TASK: Transcribe the listing verbatim, please, with images dropped.

SOURCE DATA:
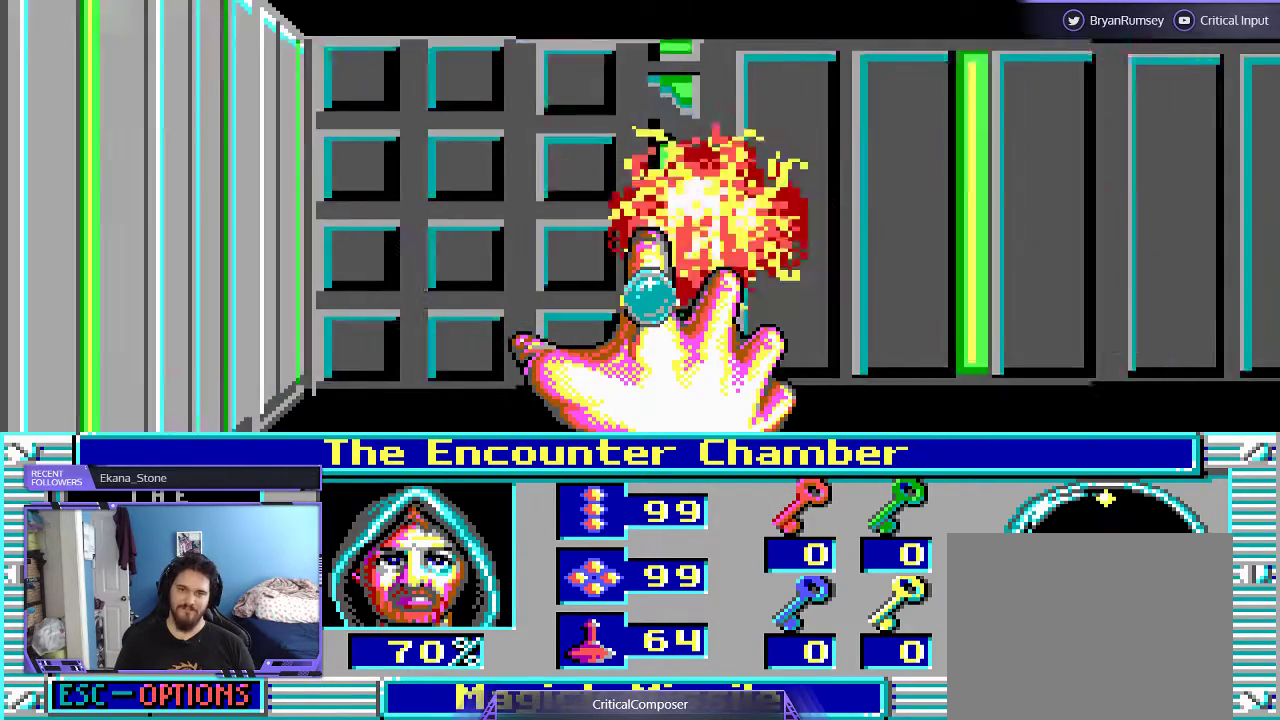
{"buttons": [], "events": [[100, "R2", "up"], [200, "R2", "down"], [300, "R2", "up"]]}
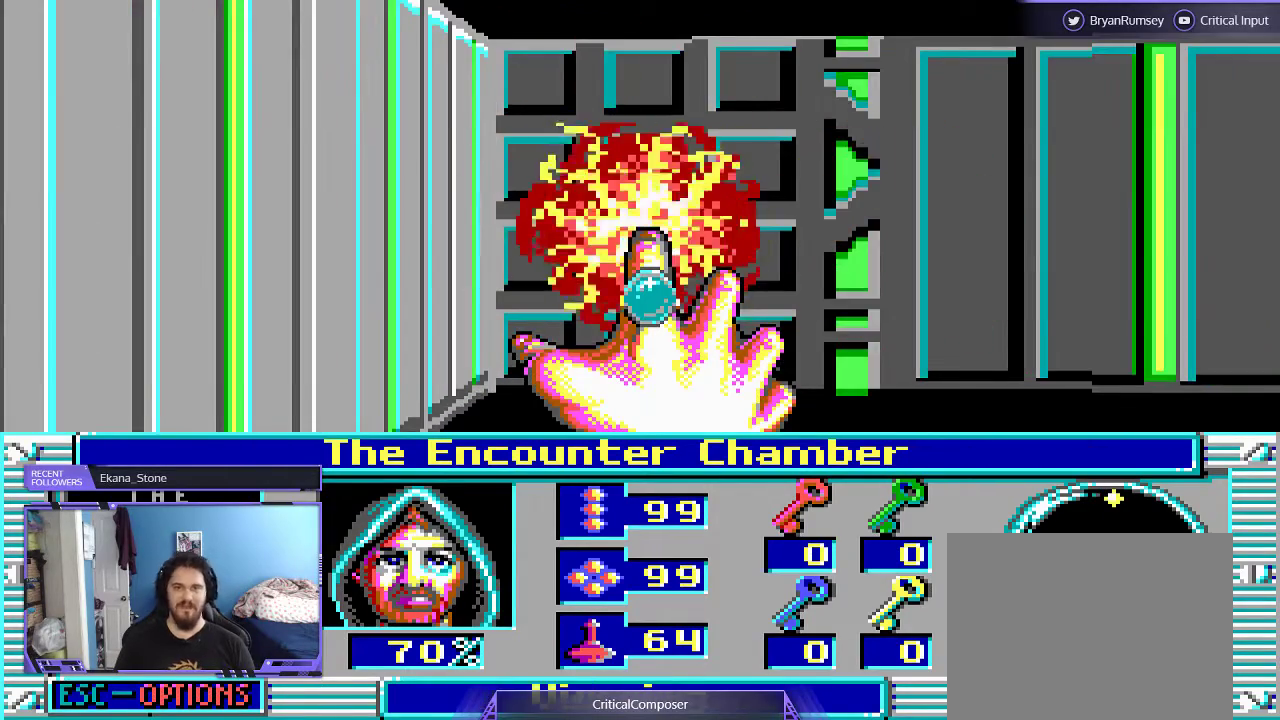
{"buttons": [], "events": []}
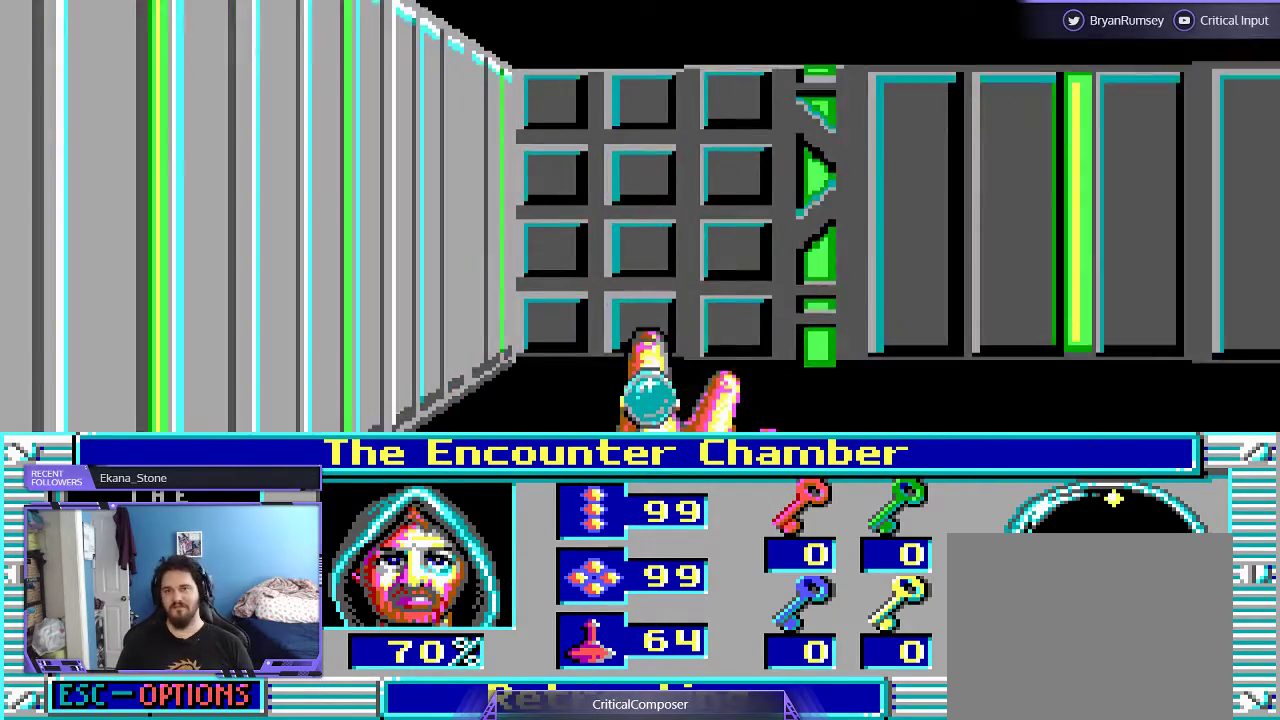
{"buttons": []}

ANSWER TO THIS TASK:
{"buttons": [], "events": [[100, "R2", "up"], [200, "R2", "down"], [300, "R2", "up"]]}
{"buttons": [], "events": []}
{"buttons": []}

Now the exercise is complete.